Philo T. Farnsworth ~ Father of Television
Posted by: brwhiz
N 40° 46.634 W 111° 53.277
12T E 425070 N 4514407
Quick Description: Philo T. Farnsworth, known as the "Father of Television" was a Utah resident for much of his life.
Location: Utah, United States
Date Posted: 4/23/2012 8:12:43 AM
Waymark Code: WME9M8
Engraved in the Black Marble pedestal for Farnsworth statue:
Philo Taylor Farnsworth
"Father of Television
[Utah State Seal]
Engraved on the metal historical marker on the statue pedestal:
Philo Taylor Farnsworth was born August 19, 1906 in a log cabin near Beaver, Utah. At an early age, he became familiar with the various components of the telephone and the gramophone. By age 12, he had a thorough understanding of electronics. In 1922, at age 15, now living in Rigby, Idaho, he developed the concept of the electronic transmission of images, and drew mathematical diagrams to show how this could be done.
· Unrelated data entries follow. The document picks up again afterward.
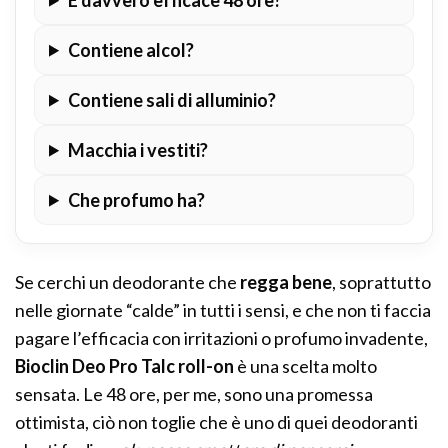
Contiene alcol?
Contiene sali di alluminio?
Macchia i vestiti?
Che profumo ha?
Se cerchi un deodorante che
regga bene
, soprattutto
nelle giornate “calde” in tutti i sensi, e che non ti faccia
pagare l’efficacia con irritazioni o profumo invadente,
Bioclin Deo Pro Talc roll-on
è una scelta molto
sensata. Le 48 ore, per me, sono una promessa
ottimista, ciò non toglie che è uno di quei deodoranti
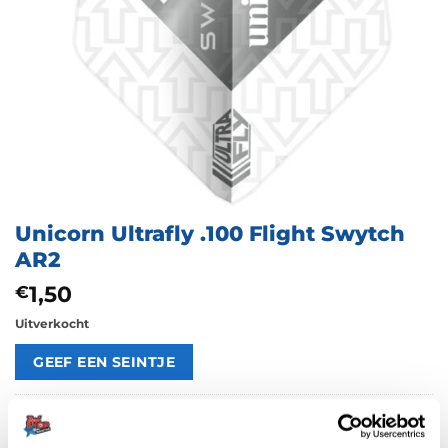
Unicorn Ultrafly .100 Flight Swytch
AR2
1,50
€
Uitverkocht
Artikelnummer:
209639
Categorieën:
100 Micron Flights
,
Flights
,
Overige Vormen
,
Unicorn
In 1927, in San Francisco, California, after having invented and developed numerous varieties of vacuum tubes, such as the image dissector which the statue is holding, he was able to transmit and receive a recognizable image.
In 1934, after demonstrating that his ideas of electronic image transmission were the first to be written down, he was issued patents regarding television methods that are still used in every television receiving set, television camera and transmitter manufactured in the United States as well as abroad.
He was issued over 160 patents regarding electronic inventions, most of which were designed for television. In addition, he also developed the first electron microscope, baby incubator and medical gastroscope. He pioneered electronic infrared surveillance scopes used in World War Two and ever since. He developed memory tubes for radar screens, air traffic control and underwater sonar devices. At the time of his death, he had developed cold cathod-ray tubes that are used in the television and computor industries, and working in cold nuclear fusion.
Philo T. Farnsworth, "The Father of Television", died March 11, 1971 in Holladay, Utah, a suburb of Salt Lake City.